Hi Peter,
Please help review these minor perf/x86 changes in this patch set,
and we need some of them to support Guest Architectural LBR in KVM.
This version keeps reserve_lbr_buffers() as is because the LBR xsave
buffer is a per-CPU buffer, not a per-event buffer. We only need to
allocate the buffer once when initializing the first event.
If you are interested in the KVM emulation, please check
https://lore.kernel.org/kvm/[email protected]/
Please check more details in each commit and feel free to comment.
Previous:
https://lore.kernel.org/lkml/[email protected]/
v4->v5 Changelog:
- Add "Tested-by: Kan Liang"
- Make the commit message simpler
- Make check_msr() to ignore msr==0
- Use kmem_cache_alloc_node() [Namhyung]
Like Xu (5):
perf/x86/intel: Fix the comment about guest LBR support on KVM
perf/x86/lbr: Simplify the exposure check for the LBR_INFO registers
perf/x86: Skip checking MSR for MSR 0x000
perf/x86/lbr: Move cpuc->lbr_xsave allocation out of sleeping region
perf/x86: Move ARCH_LBR_CTL_MASK definition to include/asm/msr-index.h
arch/x86/events/core.c | 8 +++++---
arch/x86/events/intel/bts.c | 2 +-
arch/x86/events/intel/core.c | 7 +++----
arch/x86/events/intel/lbr.c | 29 ++++++++++++++++++-----------
arch/x86/events/perf_event.h | 8 +++++++-
arch/x86/include/asm/msr-index.h | 1 +
6 files changed, 35 insertions(+), 20 deletions(-)
--
2.29.2
Starting from v5.12, KVM reports guest LBR and extra_regs support
when the host has relevant support. Just delete this part of the
comment and fix a typo incidentally.
Signed-off-by: Like Xu <[email protected]>
Reviewed-by: Kan Liang <[email protected]>
Reviewed-by: Andi Kleen <[email protected]>
---
arch/x86/events/intel/core.c | 3 +--
1 file changed, 1 insertion(+), 2 deletions(-)
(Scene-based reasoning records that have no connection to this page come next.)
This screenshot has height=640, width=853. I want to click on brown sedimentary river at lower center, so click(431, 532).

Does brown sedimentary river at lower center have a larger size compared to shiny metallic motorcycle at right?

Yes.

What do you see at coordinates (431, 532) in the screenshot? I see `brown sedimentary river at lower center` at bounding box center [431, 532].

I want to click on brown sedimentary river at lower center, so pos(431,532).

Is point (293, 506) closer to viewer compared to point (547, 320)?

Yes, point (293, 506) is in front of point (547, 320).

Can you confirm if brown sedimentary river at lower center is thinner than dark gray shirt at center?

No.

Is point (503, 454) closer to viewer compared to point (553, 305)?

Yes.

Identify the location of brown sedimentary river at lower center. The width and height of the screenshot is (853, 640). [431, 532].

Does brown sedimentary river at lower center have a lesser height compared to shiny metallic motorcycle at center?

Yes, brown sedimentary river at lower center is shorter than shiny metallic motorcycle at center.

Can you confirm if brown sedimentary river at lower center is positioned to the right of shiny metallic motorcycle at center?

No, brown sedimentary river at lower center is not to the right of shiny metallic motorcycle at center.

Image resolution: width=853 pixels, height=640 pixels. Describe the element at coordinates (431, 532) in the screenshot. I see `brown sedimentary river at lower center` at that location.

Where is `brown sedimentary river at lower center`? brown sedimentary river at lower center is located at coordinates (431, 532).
diff --git a/arch/x86/events/intel/core.c b/arch/x86/events/intel/core.c
index 37ce38403cb8..382dd3994463 100644
--- a/arch/x86/events/intel/core.c
+++ b/arch/x86/events/intel/core.c
@@ -5737,8 +5737,7 @@ __init int intel_pmu_init(void)
/*
* Access LBR MSR may cause #GP under certain circumstances.
- * E.g. KVM doesn't support LBR MSR
- * Check all LBT MSR here.
+ * Check all LBR MSR here.
* Disable LBR access if any LBR MSRs can not be accessed.
*/
if (x86_pmu.lbr_nr && !check_msr(x86_pmu.lbr_tos, 0x3UL))
--
2.29.2
The x86_pmu.lbr_info is 0 unless explicitly initialized, so there's
no point checking x86_pmu.intel_cap.lbr_format.
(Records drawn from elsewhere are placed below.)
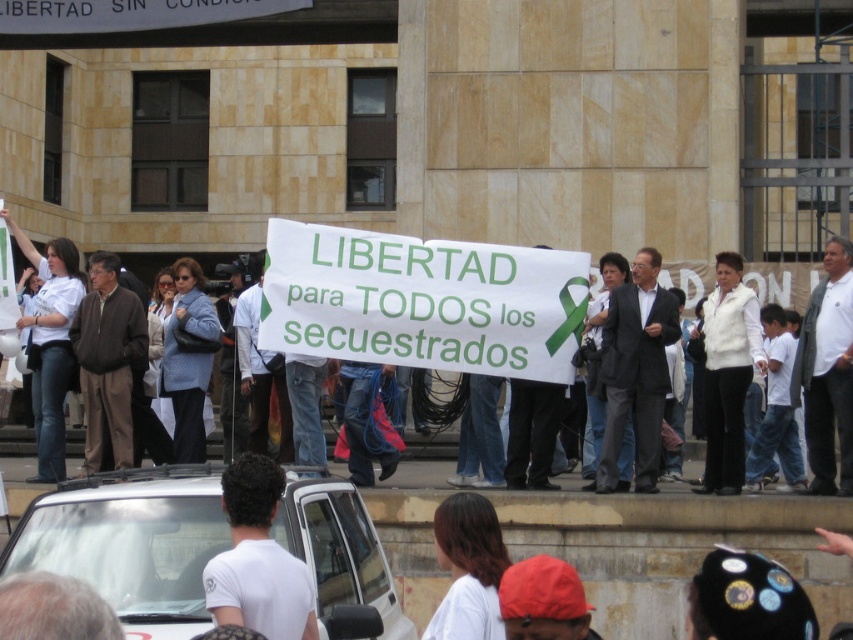
Can you confirm if white matte car at center is wider than white t-shirt at lower center?

Indeed, white matte car at center has a greater width compared to white t-shirt at lower center.

Which is more to the left, white matte car at center or white t-shirt at lower center?

From the viewer's perspective, white matte car at center appears more on the left side.

Which is in front, point (39, 497) or point (238, 576)?

Positioned in front is point (238, 576).

At what (x,y) coordinates should I click in order to perform the action: click on white matte car at center. Please return your answer as a coordinate pair (x, y). The height and width of the screenshot is (640, 853). Looking at the image, I should click on (x=131, y=544).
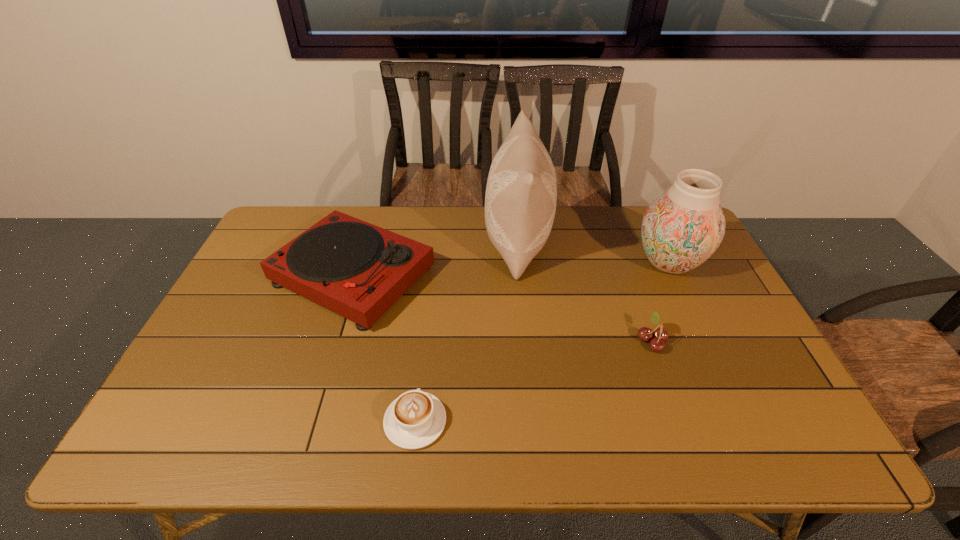
Find the location of a particular element. The height and width of the screenshot is (540, 960). vacant space positioned on the back of the vase is located at coordinates (652, 228).

Find the location of a particular element. free space located on the front of the record player is located at coordinates (317, 392).

In order to click on vacant point located on the leaves of the fourth tallest object in this screenshot , I will do `click(554, 341)`.

Identify the location of vacant region located on the leaves of the fourth tallest object. tap(618, 341).

You are a GUI agent. You are given a task and a screenshot of the screen. Output one action in this format:
    pyautogui.click(x=<x>, y=<y>)
    Task: Click on the free spot located 0.100m on the leaves of the fourth tallest object
    The image size is (960, 540).
    Given the screenshot: What is the action you would take?
    pyautogui.click(x=599, y=341)

Locate an element on the screen. vacant space located with the handle on the right side of the shortest object is located at coordinates (429, 303).

Find the location of `vacant space located with the handle on the right side of the shortest object`. vacant space located with the handle on the right side of the shortest object is located at coordinates (430, 291).

Where is `vacant area located with the handle on the right side of the shortest object`? The width and height of the screenshot is (960, 540). vacant area located with the handle on the right side of the shortest object is located at coordinates (431, 286).

This screenshot has height=540, width=960. I want to click on cushion located in the far edge section of the desktop, so (521, 194).

Where is `vase at the far edge`? vase at the far edge is located at coordinates click(x=683, y=227).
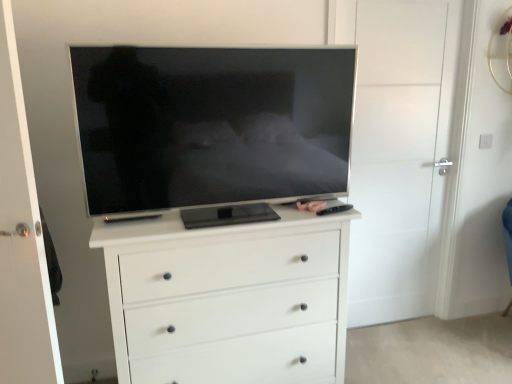
Question: Visually, is matte black tv at center positioned to the left or to the right of matte black remote control at center?

Choices:
 (A) left
 (B) right

Answer: (A)

Question: Looking at their shapes, would you say matte black tv at center is wider or thinner than matte black remote control at center?

Choices:
 (A) wide
 (B) thin

Answer: (A)

Question: Considering the real-world distances, which object is farthest from the matte black remote control at center?

Choices:
 (A) white matte chest of drawers at center
 (B) white matte door at center, placed as the 2th door when sorted from back to front
 (C) white matte door at center, the second door viewed from the front
 (D) matte black tv at center
 (E) black plastic remote at right

Answer: (B)

Question: Based on their relative distances, which object is farther from the white matte door at center, the 1th door when ordered from right to left?

Choices:
 (A) white matte door at center, the 1th door from the front
 (B) black plastic remote at right
 (C) matte black remote control at center
 (D) white matte chest of drawers at center
 (E) matte black tv at center

Answer: (A)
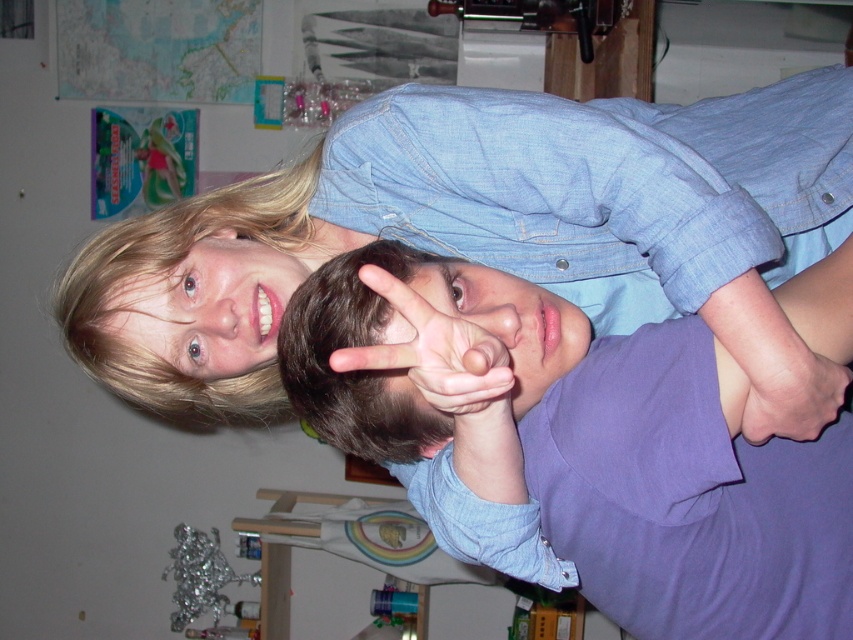
Who is taller, blue denim shirt at upper center or purple cotton shirt at center?

Standing taller between the two is blue denim shirt at upper center.

Is point (763, 116) positioned after point (354, 442)?

Yes, it is behind point (354, 442).

Locate an element on the screen. Image resolution: width=853 pixels, height=640 pixels. blue denim shirt at upper center is located at coordinates tap(459, 218).

Does blue denim shirt at upper center appear on the right side of matte skin hand at center?

Incorrect, blue denim shirt at upper center is not on the right side of matte skin hand at center.

Which of these two, blue denim shirt at upper center or matte skin hand at center, stands shorter?

With less height is matte skin hand at center.

Is point (735, 106) closer to camera compared to point (341, 362)?

No, it is not.

The image size is (853, 640). Find the location of `blue denim shirt at upper center`. blue denim shirt at upper center is located at coordinates (459, 218).

Which of these two, blue denim shirt at upper center or pink flesh-toned hand at lower right, stands shorter?

With less height is pink flesh-toned hand at lower right.

Can you confirm if blue denim shirt at upper center is wider than pink flesh-toned hand at lower right?

Yes.

Does point (219, 273) come in front of point (811, 385)?

No, it is behind (811, 385).

The height and width of the screenshot is (640, 853). What are the coordinates of `blue denim shirt at upper center` in the screenshot? It's located at (459, 218).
Signed-off-by: Like Xu <[email protected]>
Reviewed-by: Kan Liang <[email protected]>
Reviewed-by: Andi Kleen <[email protected]>
---
arch/x86/events/intel/lbr.c | 4 +---
1 file changed, 1 insertion(+), 3 deletions(-)
diff --git a/arch/x86/events/intel/lbr.c b/arch/x86/events/intel/lbr.c
index 21890dacfcfe..355ea70f1879 100644
--- a/arch/x86/events/intel/lbr.c
+++ b/arch/x86/events/intel/lbr.c
@@ -1832,12 +1832,10 @@ void __init intel_pmu_arch_lbr_init(void)
*/
int x86_perf_get_lbr(struct x86_pmu_lbr *lbr)
{
- int lbr_fmt = x86_pmu.intel_cap.lbr_format;
-
lbr->nr = x86_pmu.lbr_nr;
lbr->from = x86_pmu.lbr_from;
lbr->to = x86_pmu.lbr_to;
- lbr->info = (lbr_fmt == LBR_FORMAT_INFO) ? x86_pmu.lbr_info : 0;
+ lbr->info = x86_pmu.lbr_info;
return 0;
}
--
2.29.2
The Architecture LBR does not have MSR_LBR_TOS (0x000001c9).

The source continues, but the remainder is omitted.